In uniaxial and biaxial crystals, light travelling in any direction other than parallel to an optic axis is broken into two polarized rays, the ordinary ray and the extraordinary ray. The ordinary ray travels with the same speed no matter what the direction; this is a consequence of the plane in which it is polarized. The plane of polarization of the extraordinary ray is perpendicular to that of the ordinary ray, and in general its speed will be different. For rays travelling along an optic axis the speeds of the ordinary and extraordinary rays are equal. For all other directions in uniaxial and biaxial crystals the speeds are different. The crystal is said to be positive if the ordinary ray has a greater speed than the extraordinary ray, and negative if the reverse is true. Vauxite is biaxial (+).

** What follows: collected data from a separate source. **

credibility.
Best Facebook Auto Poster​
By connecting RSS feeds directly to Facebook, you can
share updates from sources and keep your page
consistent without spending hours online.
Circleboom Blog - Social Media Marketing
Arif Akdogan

===Dispersion of the optic axes===
The refractive index varies with the wavelength (color) of light, so the positions of the optic axes in biaxial crystals, and the angle 2V between them, will change when the color of the incident light is changed. This phenomenon is usually expressed in the form r > v, indicating that 2V is greater for red than for violet light, or vice versa. For vauxite r > v, 2V is greater for red light than for violet light.

===Pleochroism===
Pleochroism is the phenomenon of crystals appearing to change color as they are rotated in plane polarized light. This is due to differential absorption of light vibrating in different directions. Isometric crystals cannot be pleochroic. Uniaxial crystals (trigonal, tetragonal or hexagonal) may show two, but not three, different colors as they are rotated, then they are said to be dichroic (two colors). Biaxial crystals may show three different colors, and then are said to be pleochroic (many colors). Vauxite is strongly pleochroic, colorless along X and Z and blue along Y.

==Environment==
Vauxite is a secondary mineral derived from the alteration of apatite in hydrothermal tin veins. It is found associated with wavellite Al_{3}(PO_{4})_{2}(OH)_{3}·5H_{2}O, metavauxite and paravauxite at the type locality, Siglo Veinte Mine (Siglo XX Mine), Llallagua, Rafael Bustillo Province, Potosí Department, Bolivia, which is the only known occurrence of this mineral. The type material is conserved at the US National Museum of Natural History, Washington DC: #97561, #103542.